- _SOURCE DOCUMENT_:

+ + + + +

I am sure a lot of people are very curious about the upcoming benchmarks of the new processor types then, so hope for fast benchmarks! Any advice where to look for the best fast available CFD-related benchmarks? For the time being, I will check with my hardware supplier on possibilities for configurations and delivery times of Epic, and the pricing for the above E5 proposals.

Thanks a lot (again)!

flotus1 · June 11, 2017, 18:54

I initially understood that you wanted to run a single job on the whole cluster. Apart from a certain overhead from parallelization, the total amount of memory required should remain more or less constant, thus less memory per core as you increase the number of cores.

+ + + + +

- _GIVEN EXERCISE 1_:
In the forum thread, what is the passage starting at "I am sure a" and ending at "above E5 proposals."? Reproduce it word for word.
- _GIVEN EXERCISE 2_:
Do these statements agree with the forum thread? Answer yes or no for each, quoting the words that decide it. (a) The first poster plans to ask a hardware supplier about configurations and delivery times of Epic. (b) flotus1 first understood that several separate jobs would run on the cluster. (c) Memory per core goes up as the number of cores increases.
- _GIVEN EXERCISE 3_:
In the forum thread, what does flotus1 say should remain more or less constant, apart from a certain overhead from parallelization?

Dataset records

+ + + + +

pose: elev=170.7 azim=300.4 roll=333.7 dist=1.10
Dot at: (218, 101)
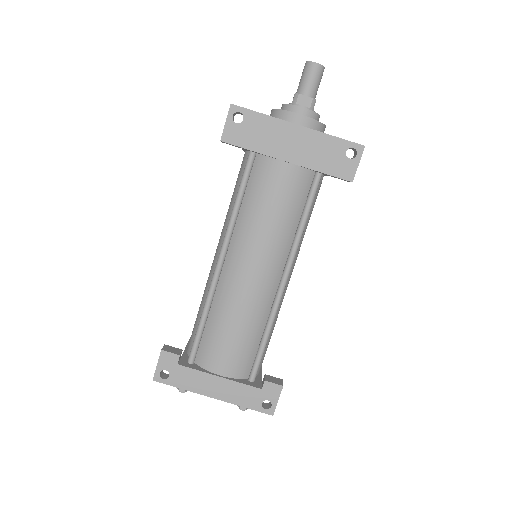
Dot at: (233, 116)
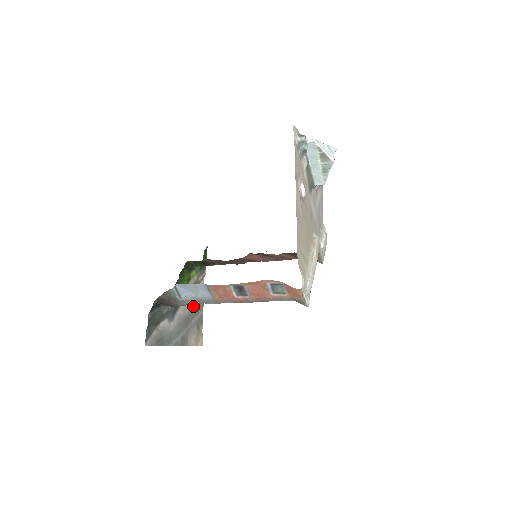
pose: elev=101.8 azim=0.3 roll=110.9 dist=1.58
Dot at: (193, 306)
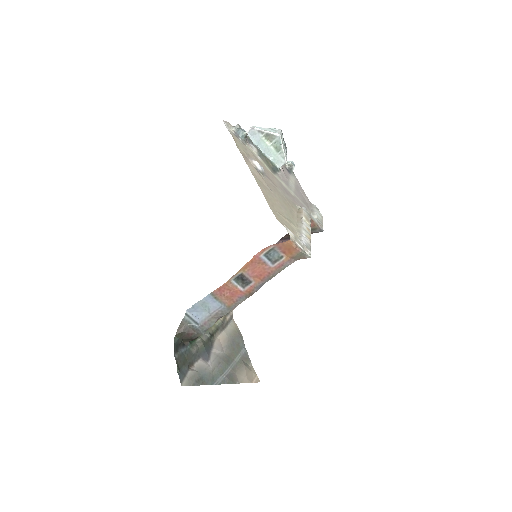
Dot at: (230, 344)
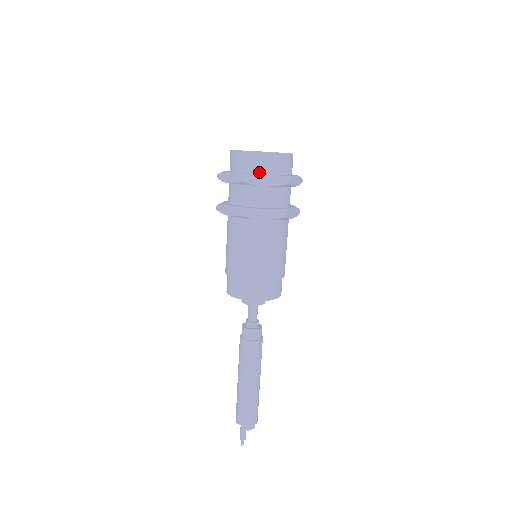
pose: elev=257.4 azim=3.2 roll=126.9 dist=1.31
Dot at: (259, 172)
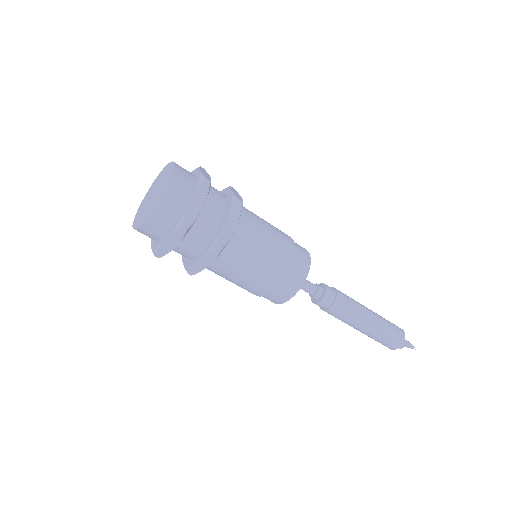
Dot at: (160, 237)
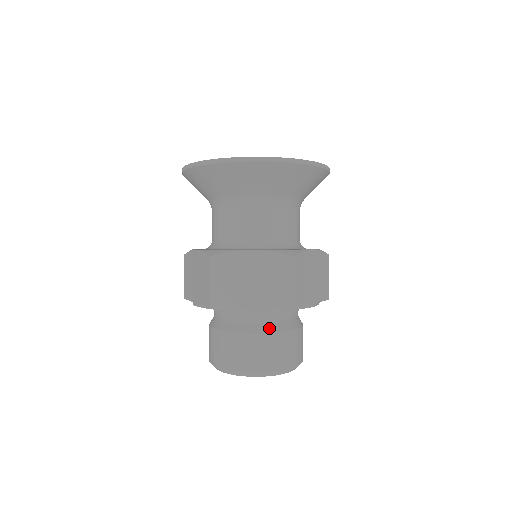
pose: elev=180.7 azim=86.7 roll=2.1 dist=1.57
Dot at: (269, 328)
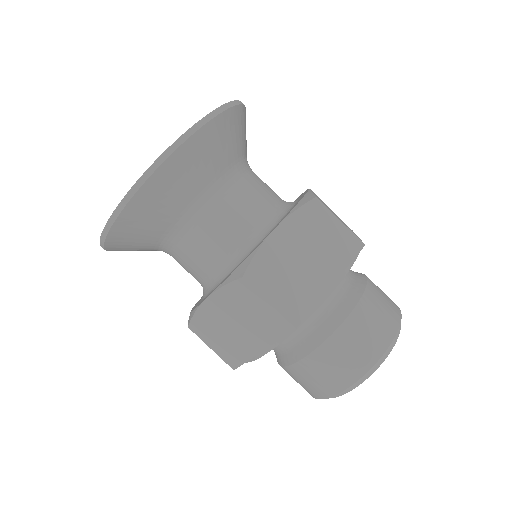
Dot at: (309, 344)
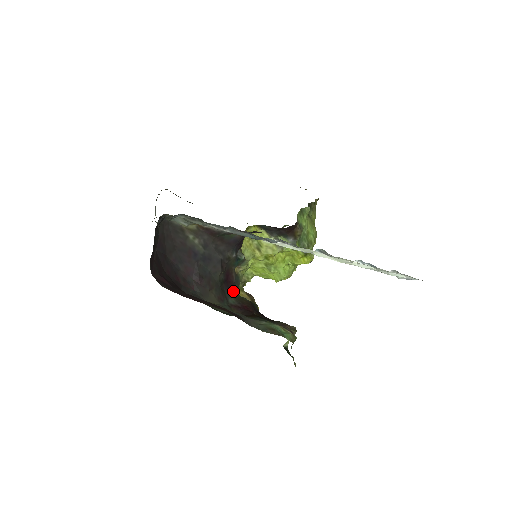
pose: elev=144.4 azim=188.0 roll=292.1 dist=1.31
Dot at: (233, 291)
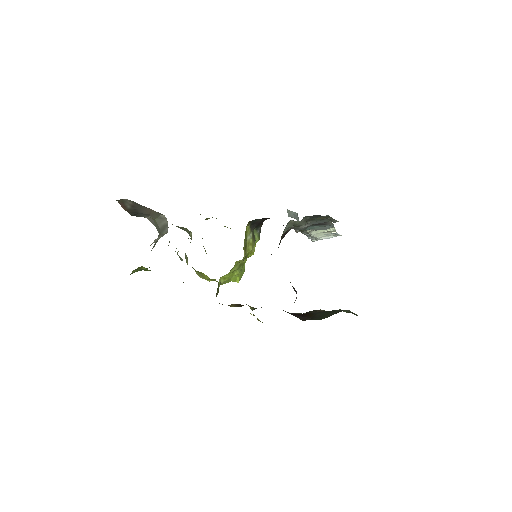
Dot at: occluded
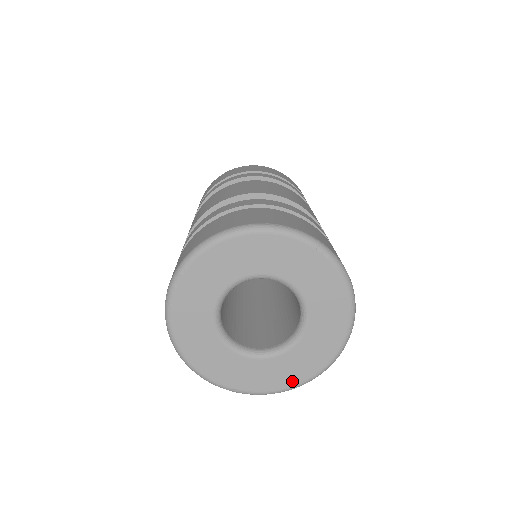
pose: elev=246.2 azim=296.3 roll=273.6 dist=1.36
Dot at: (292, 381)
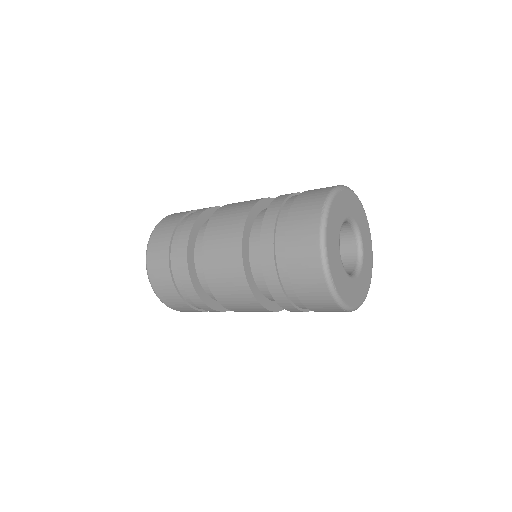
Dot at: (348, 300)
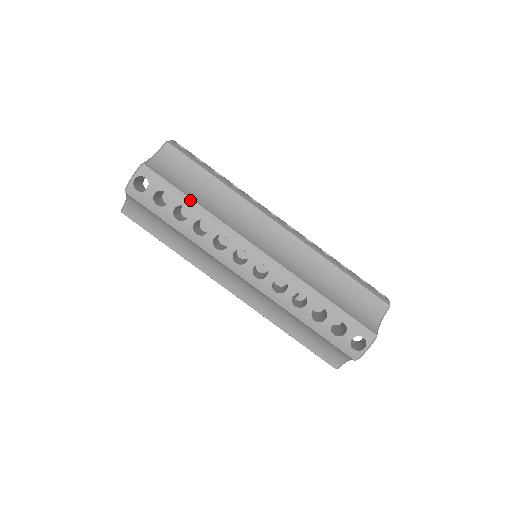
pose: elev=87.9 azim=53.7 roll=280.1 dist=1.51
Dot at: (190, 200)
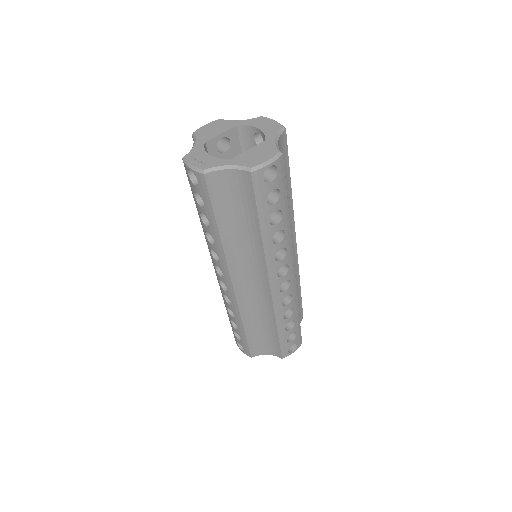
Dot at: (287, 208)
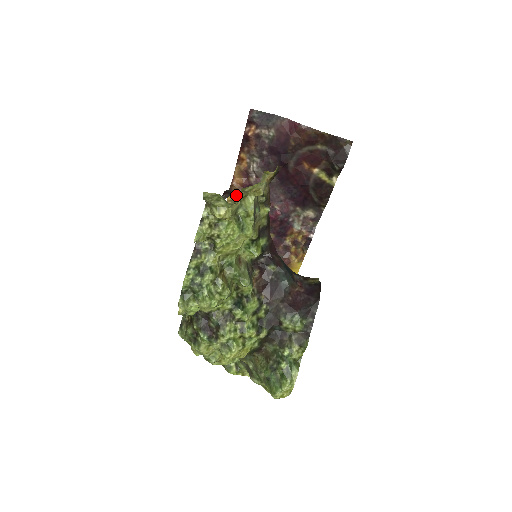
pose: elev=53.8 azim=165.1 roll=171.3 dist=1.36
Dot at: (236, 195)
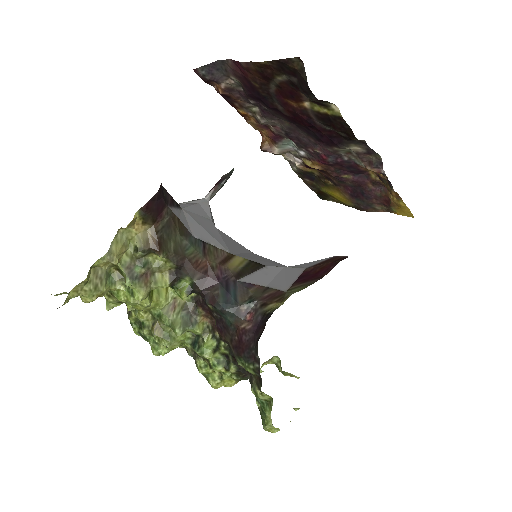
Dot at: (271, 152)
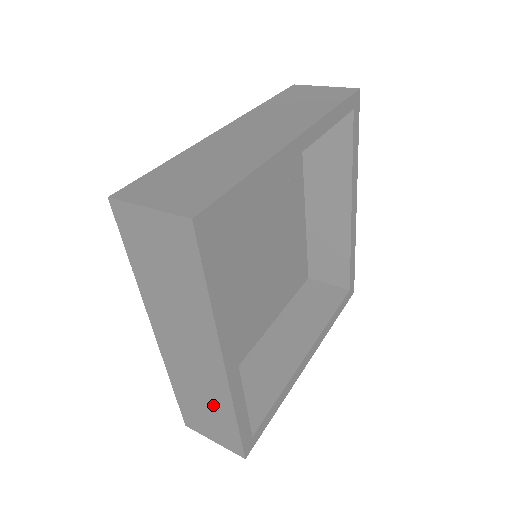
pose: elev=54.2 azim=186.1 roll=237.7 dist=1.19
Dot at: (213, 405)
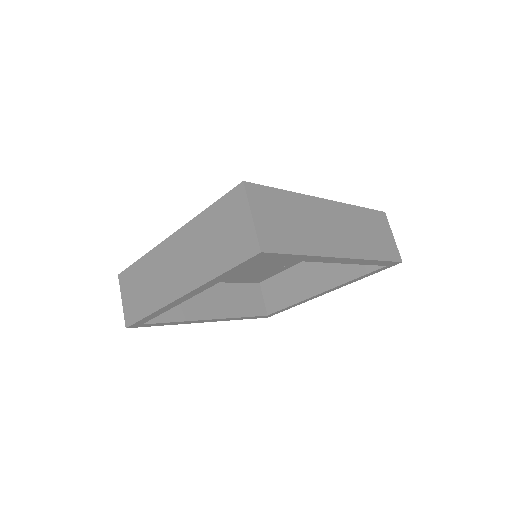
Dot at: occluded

+ + + + +

- _EXERCISE RESPONSE 1_:
I am sure a lot of people are very curious about the upcoming benchmarks of the new processor types then, so hope for fast benchmarks! Any advice where to look for the best fast available CFD-related benchmarks? For the time being, I will check with my hardware supplier on possibilities for configurations and delivery times of Epic, and the pricing for the above E5 proposals.

- _EXERCISE RESPONSE 2_:
(a) Yes: "I will check with my hardware supplier on possibilities for configurations and delivery times of Epic"
(b) No: "I initially understood that you wanted to run a single job on the whole cluster."
(c) No: "thus less memory per core as you increase the number of cores."

- _EXERCISE RESPONSE 3_:
The total amount of memory required.